И вот эта ночь… Щемящее чувство тревоги и беспокойства. Тоска, от которой не знаешь куда себя деть… И еще — смятение. Почему Роман вдруг куда-то отодвинулся, почему на первый план выступил Алеша? В первое мгновение Инга испугалась. «Это ведь предательство по отношению к Роману! — подумала она. — Самое настоящее предательство!» И тут же отбросила эту мысль. Роман не ушел и никогда не уйдет. Это просто уходит время. И вместе с ним уходит боль.

— А что же приходит? — вслух спросила она себя.

И не ответила.

Алеша не мог, не должен был занять в ее жизни место Романа.
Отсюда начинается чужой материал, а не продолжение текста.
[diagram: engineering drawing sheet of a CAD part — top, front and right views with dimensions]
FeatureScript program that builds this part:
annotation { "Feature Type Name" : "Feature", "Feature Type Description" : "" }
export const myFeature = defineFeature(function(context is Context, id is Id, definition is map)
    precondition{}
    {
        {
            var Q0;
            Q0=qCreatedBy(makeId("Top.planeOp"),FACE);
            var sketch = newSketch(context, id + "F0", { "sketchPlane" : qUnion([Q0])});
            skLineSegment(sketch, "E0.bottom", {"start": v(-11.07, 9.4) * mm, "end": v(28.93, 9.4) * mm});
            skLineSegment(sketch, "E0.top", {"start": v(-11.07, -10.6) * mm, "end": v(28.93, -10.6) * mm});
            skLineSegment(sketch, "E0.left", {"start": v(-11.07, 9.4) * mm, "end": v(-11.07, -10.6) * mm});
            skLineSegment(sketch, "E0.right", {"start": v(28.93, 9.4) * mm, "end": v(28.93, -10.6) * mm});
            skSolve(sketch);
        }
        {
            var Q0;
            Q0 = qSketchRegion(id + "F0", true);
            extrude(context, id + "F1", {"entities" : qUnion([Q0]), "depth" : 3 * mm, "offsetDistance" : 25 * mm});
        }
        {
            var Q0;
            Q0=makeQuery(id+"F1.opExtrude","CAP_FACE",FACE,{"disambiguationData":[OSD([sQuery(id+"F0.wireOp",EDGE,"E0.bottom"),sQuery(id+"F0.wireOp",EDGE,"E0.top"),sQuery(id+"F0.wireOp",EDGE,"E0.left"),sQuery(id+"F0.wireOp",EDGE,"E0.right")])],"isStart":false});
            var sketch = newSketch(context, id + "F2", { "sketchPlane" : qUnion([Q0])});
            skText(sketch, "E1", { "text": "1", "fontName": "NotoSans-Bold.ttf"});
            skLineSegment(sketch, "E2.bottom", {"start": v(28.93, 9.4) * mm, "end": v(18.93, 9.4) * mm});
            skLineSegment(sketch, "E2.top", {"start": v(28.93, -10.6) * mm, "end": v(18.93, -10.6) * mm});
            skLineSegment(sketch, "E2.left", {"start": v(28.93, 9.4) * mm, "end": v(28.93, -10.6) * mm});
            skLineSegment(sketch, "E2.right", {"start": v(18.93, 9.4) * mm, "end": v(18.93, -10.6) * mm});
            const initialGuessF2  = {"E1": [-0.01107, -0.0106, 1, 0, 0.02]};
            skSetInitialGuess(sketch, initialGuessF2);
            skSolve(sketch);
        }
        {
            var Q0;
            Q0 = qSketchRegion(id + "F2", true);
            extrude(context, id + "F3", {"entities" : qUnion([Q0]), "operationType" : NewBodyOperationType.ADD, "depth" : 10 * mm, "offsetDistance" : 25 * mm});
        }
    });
Это было бы чем-то противоестественным. Таким же противоестественным, как если бы она, например, испытала чувство любви к человеку, близкому ей по крови…
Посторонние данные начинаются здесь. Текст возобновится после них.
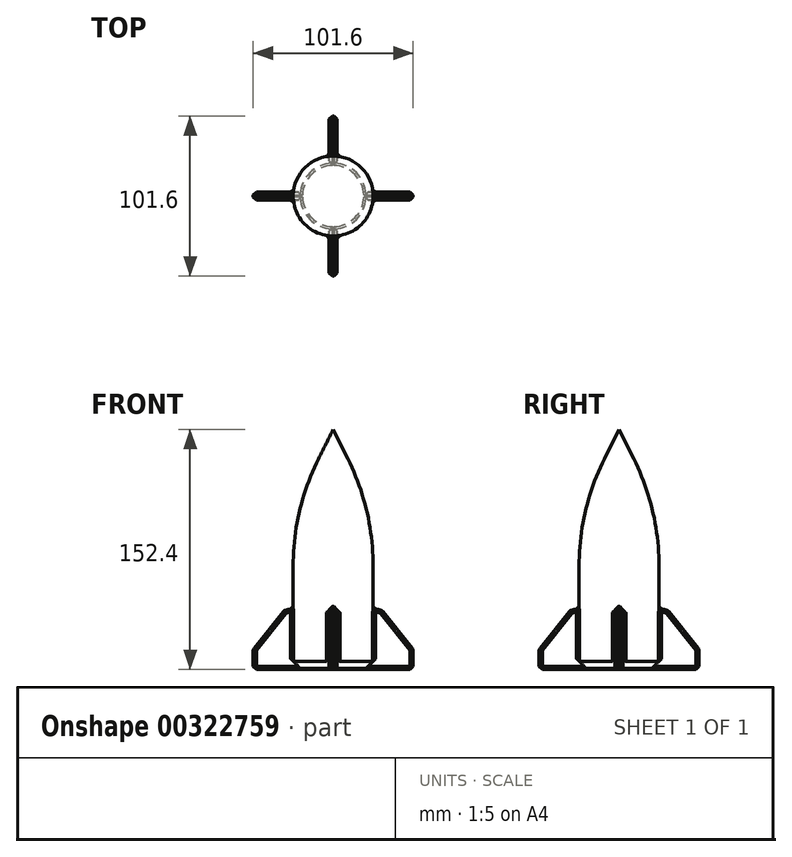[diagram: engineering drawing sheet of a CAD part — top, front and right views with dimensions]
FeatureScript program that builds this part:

И все же что-то похожее на любовь стучалось к ней, и Инга знала, что не пустить ее, пожалуй, не удастся. Она, конечно, попробует, но… А если это случится, она в этом не признается ни себе, ни Алеше. Вот и все.

…Алеша встал, несколько раз прошелся по комнате, потом снова сел рядом с Ингой и сказал:

— Ты сегодня не совсем обычная, Инга. Не такая, как всегда…

— Я ведь сказала тебе, что не спала ночь, волновалась.

Алеша пожал плечами:

— Я понимаю. Но только ли это? Мне кажется, ты чего-то не договариваешь.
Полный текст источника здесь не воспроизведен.